* **Task directions**
Reproduce every line of text in the records below without altering a single character.

* **Working data**
━━━━━━━━━━
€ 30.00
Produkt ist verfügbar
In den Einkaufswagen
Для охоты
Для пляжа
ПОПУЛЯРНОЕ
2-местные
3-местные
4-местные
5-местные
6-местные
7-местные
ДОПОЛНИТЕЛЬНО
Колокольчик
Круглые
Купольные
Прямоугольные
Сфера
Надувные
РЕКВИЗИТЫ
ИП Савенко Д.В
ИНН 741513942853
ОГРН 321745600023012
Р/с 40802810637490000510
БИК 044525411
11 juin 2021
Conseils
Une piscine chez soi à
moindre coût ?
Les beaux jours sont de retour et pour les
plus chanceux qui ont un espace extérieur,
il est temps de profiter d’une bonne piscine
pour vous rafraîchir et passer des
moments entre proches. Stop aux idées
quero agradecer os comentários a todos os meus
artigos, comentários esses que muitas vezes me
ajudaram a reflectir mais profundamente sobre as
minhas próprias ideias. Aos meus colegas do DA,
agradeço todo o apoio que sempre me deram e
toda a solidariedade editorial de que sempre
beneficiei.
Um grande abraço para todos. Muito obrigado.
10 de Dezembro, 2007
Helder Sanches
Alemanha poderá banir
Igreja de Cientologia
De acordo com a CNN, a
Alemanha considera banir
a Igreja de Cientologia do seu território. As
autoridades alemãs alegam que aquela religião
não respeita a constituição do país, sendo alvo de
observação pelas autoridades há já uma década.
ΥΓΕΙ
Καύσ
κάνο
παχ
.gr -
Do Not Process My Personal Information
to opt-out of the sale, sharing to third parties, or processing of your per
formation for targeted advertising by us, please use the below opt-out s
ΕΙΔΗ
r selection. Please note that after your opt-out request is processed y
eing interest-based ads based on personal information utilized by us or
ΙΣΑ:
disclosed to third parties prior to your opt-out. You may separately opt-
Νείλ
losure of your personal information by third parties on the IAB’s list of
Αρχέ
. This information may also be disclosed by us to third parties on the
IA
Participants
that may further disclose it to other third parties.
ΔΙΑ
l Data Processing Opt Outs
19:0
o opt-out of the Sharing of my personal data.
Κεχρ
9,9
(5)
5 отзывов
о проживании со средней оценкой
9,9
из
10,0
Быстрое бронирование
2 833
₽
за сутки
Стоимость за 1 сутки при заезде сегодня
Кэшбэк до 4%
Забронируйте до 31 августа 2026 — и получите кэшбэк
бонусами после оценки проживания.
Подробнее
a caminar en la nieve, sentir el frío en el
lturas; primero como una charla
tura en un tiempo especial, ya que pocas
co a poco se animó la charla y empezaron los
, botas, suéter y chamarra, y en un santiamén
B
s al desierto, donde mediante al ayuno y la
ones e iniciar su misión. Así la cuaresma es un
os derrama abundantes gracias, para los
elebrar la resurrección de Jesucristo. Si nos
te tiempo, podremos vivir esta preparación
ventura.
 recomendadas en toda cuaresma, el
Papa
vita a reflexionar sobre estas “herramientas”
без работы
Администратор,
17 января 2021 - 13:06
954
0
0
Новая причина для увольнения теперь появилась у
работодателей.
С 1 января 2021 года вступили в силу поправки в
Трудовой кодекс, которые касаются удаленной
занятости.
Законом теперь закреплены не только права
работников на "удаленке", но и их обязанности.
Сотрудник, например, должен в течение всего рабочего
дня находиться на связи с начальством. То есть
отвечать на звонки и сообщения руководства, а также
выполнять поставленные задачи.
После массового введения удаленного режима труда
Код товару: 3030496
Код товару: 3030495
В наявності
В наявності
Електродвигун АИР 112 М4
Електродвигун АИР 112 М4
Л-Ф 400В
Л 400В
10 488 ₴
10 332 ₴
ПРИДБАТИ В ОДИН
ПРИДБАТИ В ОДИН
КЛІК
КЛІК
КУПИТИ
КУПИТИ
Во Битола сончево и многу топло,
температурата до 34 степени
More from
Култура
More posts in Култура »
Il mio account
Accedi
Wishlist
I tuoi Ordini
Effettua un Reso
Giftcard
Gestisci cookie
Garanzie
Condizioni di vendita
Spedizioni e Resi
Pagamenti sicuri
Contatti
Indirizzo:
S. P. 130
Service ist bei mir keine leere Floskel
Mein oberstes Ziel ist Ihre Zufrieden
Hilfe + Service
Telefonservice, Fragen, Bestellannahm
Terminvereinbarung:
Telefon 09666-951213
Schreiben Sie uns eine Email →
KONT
━━━━━━━━━━
* **Final answer**
€ 30.00
Produkt ist verfügbar
In den Einkaufswagen
Для охоты
Для пляжа
ПОПУЛЯРНОЕ
2-местные
3-местные
4-местные
5-местные
6-местные
7-местные
ДОПОЛНИТЕЛЬНО
Колокольчик
Круглые
Купольные
Прямоугольные
Сфера
Надувные
РЕКВИЗИТЫ
ИП Савенко Д.В
ИНН 741513942853
ОГРН 321745600023012
Р/с 40802810637490000510
БИК 044525411
11 juin 2021
Conseils
Une piscine chez soi à
moindre coût ?
Les beaux jours sont de retour et pour les
plus chanceux qui ont un espace extérieur,
il est temps de profiter d’une bonne piscine
pour vous rafraîchir et passer des
moments entre proches. Stop aux idées
quero agradecer os comentários a todos os meus
artigos, comentários esses que muitas vezes me
ajudaram a reflectir mais profundamente sobre as
minhas próprias ideias. Aos meus colegas do DA,
agradeço todo o apoio que sempre me deram e
toda a solidariedade editorial de que sempre
beneficiei.
Um grande abraço para todos. Muito obrigado.
10 de Dezembro, 2007
Helder Sanches
Alemanha poderá banir
Igreja de Cientologia
De acordo com a CNN, a
Alemanha considera banir
a Igreja de Cientologia do seu território. As
autoridades alemãs alegam que aquela religião
não respeita a constituição do país, sendo alvo de
observação pelas autoridades há já uma década.
ΥΓΕΙ
Καύσ
κάνο
παχ
.gr -
Do Not Process My Personal Information
to opt-out of the sale, sharing to third parties, or processing of your per
formation for targeted advertising by us, please use the below opt-out s
ΕΙΔΗ
r selection. Please note that after your opt-out request is processed y
eing interest-based ads based on personal information utilized by us or
ΙΣΑ:
disclosed to third parties prior to your opt-out. You may separately opt-
Νείλ
losure of your personal information by third parties on the IAB’s list of
Αρχέ
. This information may also be disclosed by us to third parties on the
IA
Participants
that may further disclose it to other third parties.
ΔΙΑ
l Data Processing Opt Outs
19:0
o opt-out of the Sharing of my personal data.
Κεχρ
9,9
(5)
5 отзывов
о проживании со средней оценкой
9,9
из
10,0
Быстрое бронирование
2 833
₽
за сутки
Стоимость за 1 сутки при заезде сегодня
Кэшбэк до 4%
Забронируйте до 31 августа 2026 — и получите кэшбэк
бонусами после оценки проживания.
Подробнее
a caminar en la nieve, sentir el frío en el
lturas; primero como una charla
tura en un tiempo especial, ya que pocas
co a poco se animó la charla y empezaron los
, botas, suéter y chamarra, y en un santiamén
B
s al desierto, donde mediante al ayuno y la
ones e iniciar su misión. Así la cuaresma es un
os derrama abundantes gracias, para los
elebrar la resurrección de Jesucristo. Si nos
te tiempo, podremos vivir esta preparación
ventura.
 recomendadas en toda cuaresma, el
Papa
vita a reflexionar sobre estas “herramientas”
без работы
Администратор,
17 января 2021 - 13:06
954
0
0
Новая причина для увольнения теперь появилась у
работодателей.
С 1 января 2021 года вступили в силу поправки в
Трудовой кодекс, которые касаются удаленной
занятости.
Законом теперь закреплены не только права
работников на "удаленке", но и их обязанности.
Сотрудник, например, должен в течение всего рабочего
дня находиться на связи с начальством. То есть
отвечать на звонки и сообщения руководства, а также
выполнять поставленные задачи.
После массового введения удаленного режима труда
Код товару: 3030496
Код товару: 3030495
В наявності
В наявності
Електродвигун АИР 112 М4
Електродвигун АИР 112 М4
Л-Ф 400В
Л 400В
10 488 ₴
10 332 ₴
ПРИДБАТИ В ОДИН
ПРИДБАТИ В ОДИН
КЛІК
КЛІК
КУПИТИ
КУПИТИ
Во Битола сончево и многу топло,
температурата до 34 степени
More from
Култура
More posts in Култура »
Il mio account
Accedi
Wishlist
I tuoi Ordini
Effettua un Reso
Giftcard
Gestisci cookie
Garanzie
Condizioni di vendita
Spedizioni e Resi
Pagamenti sicuri
Contatti
Indirizzo:
S. P. 130
Service ist bei mir keine leere Floskel
Mein oberstes Ziel ist Ihre Zufrieden
Hilfe + Service
Telefonservice, Fragen, Bestellannahm
Terminvereinbarung:
Telefon 09666-951213
Schreiben Sie uns eine Email →
KONT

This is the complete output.